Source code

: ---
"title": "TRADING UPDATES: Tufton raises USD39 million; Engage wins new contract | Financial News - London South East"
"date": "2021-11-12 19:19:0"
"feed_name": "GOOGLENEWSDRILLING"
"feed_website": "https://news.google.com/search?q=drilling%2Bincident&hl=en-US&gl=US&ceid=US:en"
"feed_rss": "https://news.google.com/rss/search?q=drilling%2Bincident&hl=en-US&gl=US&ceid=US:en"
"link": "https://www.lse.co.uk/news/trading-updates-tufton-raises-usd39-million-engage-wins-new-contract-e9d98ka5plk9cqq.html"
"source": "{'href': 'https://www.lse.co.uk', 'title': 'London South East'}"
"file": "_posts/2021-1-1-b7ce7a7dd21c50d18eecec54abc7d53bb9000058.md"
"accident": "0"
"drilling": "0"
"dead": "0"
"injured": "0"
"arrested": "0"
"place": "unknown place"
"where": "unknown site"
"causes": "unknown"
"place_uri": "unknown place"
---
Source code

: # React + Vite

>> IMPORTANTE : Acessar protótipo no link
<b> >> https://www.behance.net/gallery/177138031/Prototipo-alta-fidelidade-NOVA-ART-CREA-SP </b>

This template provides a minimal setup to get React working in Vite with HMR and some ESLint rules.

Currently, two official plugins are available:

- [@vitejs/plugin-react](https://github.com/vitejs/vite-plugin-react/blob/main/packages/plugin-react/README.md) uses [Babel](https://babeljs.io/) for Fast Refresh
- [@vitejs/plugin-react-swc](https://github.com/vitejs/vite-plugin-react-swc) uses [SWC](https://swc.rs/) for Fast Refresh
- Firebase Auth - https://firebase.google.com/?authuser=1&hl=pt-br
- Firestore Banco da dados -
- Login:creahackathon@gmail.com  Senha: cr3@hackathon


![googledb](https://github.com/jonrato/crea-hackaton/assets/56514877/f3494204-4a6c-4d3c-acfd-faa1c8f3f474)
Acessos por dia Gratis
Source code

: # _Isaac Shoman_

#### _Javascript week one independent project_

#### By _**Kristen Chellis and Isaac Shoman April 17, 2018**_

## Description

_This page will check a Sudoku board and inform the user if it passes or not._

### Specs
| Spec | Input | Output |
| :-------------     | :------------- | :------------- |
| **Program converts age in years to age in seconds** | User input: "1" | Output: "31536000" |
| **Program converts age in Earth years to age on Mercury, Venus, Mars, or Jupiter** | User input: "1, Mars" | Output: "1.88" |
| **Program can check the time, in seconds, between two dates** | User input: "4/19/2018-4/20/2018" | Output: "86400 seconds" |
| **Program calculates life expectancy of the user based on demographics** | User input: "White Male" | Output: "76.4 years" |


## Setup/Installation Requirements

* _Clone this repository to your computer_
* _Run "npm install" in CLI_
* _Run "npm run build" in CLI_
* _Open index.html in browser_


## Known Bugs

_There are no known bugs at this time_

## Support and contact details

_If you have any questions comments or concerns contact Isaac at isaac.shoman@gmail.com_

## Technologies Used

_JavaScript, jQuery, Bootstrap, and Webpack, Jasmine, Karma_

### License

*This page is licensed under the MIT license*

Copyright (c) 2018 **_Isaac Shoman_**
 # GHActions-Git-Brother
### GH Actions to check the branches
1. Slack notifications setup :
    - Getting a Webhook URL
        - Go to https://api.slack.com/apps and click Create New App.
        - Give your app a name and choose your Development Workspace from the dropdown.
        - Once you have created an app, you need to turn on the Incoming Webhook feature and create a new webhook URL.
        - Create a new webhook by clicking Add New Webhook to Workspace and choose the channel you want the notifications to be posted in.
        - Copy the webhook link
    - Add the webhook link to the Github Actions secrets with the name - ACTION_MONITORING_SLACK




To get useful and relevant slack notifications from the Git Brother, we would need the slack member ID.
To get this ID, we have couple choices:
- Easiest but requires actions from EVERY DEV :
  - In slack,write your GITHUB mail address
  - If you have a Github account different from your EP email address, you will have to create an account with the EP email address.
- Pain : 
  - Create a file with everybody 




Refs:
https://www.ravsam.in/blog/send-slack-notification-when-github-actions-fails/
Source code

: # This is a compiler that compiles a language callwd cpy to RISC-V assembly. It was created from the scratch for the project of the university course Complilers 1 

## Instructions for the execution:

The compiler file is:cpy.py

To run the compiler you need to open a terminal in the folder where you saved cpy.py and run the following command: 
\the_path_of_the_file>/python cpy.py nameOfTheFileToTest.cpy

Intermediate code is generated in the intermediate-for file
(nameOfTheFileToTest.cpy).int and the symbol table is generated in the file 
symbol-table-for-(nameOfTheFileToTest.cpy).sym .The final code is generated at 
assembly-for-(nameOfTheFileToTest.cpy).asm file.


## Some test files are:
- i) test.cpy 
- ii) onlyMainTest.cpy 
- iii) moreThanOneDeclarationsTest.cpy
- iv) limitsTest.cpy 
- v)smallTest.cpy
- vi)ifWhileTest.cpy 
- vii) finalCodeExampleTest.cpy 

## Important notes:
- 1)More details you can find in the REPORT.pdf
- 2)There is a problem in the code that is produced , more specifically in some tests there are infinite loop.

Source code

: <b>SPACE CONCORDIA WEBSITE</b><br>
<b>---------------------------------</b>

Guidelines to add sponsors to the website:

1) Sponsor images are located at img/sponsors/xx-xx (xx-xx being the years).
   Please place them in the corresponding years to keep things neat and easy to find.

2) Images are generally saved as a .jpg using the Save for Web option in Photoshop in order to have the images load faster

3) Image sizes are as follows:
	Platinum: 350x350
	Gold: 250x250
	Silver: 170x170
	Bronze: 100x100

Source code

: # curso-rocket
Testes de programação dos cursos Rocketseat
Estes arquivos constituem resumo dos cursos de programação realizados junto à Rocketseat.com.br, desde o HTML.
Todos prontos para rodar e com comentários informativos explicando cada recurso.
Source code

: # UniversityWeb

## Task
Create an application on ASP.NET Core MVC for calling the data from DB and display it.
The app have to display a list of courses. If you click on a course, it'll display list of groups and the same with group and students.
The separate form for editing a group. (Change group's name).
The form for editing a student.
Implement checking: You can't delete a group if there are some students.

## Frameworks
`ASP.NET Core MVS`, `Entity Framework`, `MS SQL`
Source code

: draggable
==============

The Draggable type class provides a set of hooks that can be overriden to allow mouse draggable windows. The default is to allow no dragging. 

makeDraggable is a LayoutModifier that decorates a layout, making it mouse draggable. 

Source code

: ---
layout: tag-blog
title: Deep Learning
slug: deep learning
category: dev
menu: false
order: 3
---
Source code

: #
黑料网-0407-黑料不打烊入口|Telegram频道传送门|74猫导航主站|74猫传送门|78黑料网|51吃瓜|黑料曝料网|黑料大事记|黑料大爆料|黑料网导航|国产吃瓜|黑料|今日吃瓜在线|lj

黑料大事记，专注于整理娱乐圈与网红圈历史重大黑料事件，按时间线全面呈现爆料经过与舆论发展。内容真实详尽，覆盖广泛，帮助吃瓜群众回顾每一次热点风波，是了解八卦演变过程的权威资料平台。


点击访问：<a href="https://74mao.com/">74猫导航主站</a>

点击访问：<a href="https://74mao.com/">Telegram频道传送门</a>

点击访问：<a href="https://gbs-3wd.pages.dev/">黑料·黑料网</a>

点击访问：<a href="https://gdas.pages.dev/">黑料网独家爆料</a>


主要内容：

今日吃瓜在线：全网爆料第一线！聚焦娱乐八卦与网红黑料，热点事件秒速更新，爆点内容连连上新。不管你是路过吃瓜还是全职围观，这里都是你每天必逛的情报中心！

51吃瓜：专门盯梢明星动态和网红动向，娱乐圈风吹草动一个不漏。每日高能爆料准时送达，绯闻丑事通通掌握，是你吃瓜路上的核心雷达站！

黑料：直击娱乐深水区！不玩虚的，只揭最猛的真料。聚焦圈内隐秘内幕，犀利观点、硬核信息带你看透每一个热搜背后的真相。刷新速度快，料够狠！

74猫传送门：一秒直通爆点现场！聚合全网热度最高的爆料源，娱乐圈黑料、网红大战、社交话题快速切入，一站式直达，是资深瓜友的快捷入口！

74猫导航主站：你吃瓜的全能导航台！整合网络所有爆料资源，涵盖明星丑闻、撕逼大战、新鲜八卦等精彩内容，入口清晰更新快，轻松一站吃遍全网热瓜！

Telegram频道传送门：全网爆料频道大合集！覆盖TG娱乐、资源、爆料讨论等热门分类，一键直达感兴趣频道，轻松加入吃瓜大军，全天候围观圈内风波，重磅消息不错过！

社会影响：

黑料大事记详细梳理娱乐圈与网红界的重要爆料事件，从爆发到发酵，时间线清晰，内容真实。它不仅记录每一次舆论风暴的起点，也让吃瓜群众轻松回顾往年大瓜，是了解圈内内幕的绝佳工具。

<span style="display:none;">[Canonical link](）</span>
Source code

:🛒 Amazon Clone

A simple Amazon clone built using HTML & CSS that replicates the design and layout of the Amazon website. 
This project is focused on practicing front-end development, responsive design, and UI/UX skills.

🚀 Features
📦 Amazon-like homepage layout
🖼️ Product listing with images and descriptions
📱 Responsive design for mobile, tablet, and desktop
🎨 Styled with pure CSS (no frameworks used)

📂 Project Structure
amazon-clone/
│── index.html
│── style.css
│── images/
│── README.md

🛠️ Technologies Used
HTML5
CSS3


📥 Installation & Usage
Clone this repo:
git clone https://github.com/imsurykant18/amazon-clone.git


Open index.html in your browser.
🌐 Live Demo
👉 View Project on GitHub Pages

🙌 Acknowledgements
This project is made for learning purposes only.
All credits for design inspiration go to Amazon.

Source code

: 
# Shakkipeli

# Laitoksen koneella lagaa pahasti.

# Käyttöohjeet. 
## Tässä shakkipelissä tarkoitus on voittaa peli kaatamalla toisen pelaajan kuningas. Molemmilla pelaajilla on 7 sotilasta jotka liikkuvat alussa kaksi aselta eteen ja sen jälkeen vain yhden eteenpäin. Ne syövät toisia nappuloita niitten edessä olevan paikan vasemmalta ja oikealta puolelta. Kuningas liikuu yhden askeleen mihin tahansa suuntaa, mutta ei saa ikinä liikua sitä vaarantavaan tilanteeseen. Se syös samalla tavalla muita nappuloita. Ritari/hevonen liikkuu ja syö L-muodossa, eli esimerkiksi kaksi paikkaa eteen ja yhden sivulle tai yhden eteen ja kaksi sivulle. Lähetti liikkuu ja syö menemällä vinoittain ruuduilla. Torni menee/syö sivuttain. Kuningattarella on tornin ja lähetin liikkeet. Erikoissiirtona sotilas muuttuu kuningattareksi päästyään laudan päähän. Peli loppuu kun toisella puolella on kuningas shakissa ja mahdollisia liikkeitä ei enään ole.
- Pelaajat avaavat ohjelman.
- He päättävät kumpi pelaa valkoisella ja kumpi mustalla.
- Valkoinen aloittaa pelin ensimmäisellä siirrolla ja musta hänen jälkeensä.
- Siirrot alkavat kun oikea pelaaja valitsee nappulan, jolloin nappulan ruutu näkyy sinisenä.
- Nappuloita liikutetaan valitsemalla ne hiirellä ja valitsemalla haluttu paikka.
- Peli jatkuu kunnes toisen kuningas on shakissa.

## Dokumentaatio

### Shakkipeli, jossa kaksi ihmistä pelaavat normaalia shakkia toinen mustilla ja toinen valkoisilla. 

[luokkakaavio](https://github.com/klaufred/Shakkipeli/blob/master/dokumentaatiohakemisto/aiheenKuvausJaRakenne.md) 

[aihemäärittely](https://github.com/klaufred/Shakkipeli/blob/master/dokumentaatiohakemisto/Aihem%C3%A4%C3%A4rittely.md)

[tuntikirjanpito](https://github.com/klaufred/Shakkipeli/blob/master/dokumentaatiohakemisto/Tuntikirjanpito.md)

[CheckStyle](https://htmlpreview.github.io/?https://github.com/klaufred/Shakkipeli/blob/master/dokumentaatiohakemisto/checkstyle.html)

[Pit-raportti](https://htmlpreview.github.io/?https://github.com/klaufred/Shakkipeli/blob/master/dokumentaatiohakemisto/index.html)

-*-*-

- _What is being asked_:
Only the lines above from the line with "- Easiest but" to the line with "Guidelines to add", those two lines included, should be reproduced exactly.

- _Solution for this exercise_:
- Easiest but requires actions from EVERY DEV :
  - In slack,write your GITHUB mail address
  - If you have a Github account different from your EP email address, you will have to create an account with the EP email address.
- Pain : 
  - Create a file with everybody 




Refs:
https://www.ravsam.in/blog/send-slack-notification-when-github-actions-fails/
Source code

: # This is a compiler that compiles a language callwd cpy to RISC-V assembly. It was created from the scratch for the project of the university course Complilers 1 

## Instructions for the execution:

The compiler file is:cpy.py

To run the compiler you need to open a terminal in the folder where you saved cpy.py and run the following command: 
\the_path_of_the_file>/python cpy.py nameOfTheFileToTest.cpy

Intermediate code is generated in the intermediate-for file
(nameOfTheFileToTest.cpy).int and the symbol table is generated in the file 
symbol-table-for-(nameOfTheFileToTest.cpy).sym .The final code is generated at 
assembly-for-(nameOfTheFileToTest.cpy).asm file.


## Some test files are:
- i) test.cpy 
- ii) onlyMainTest.cpy 
- iii) moreThanOneDeclarationsTest.cpy
- iv) limitsTest.cpy 
- v)smallTest.cpy
- vi)ifWhileTest.cpy 
- vii) finalCodeExampleTest.cpy 

## Important notes:
- 1)More details you can find in the REPORT.pdf
- 2)There is a problem in the code that is produced , more specifically in some tests there are infinite loop.

Source code

: <b>SPACE CONCORDIA WEBSITE</b><br>
<b>---------------------------------</b>

Guidelines to add sponsors to the website:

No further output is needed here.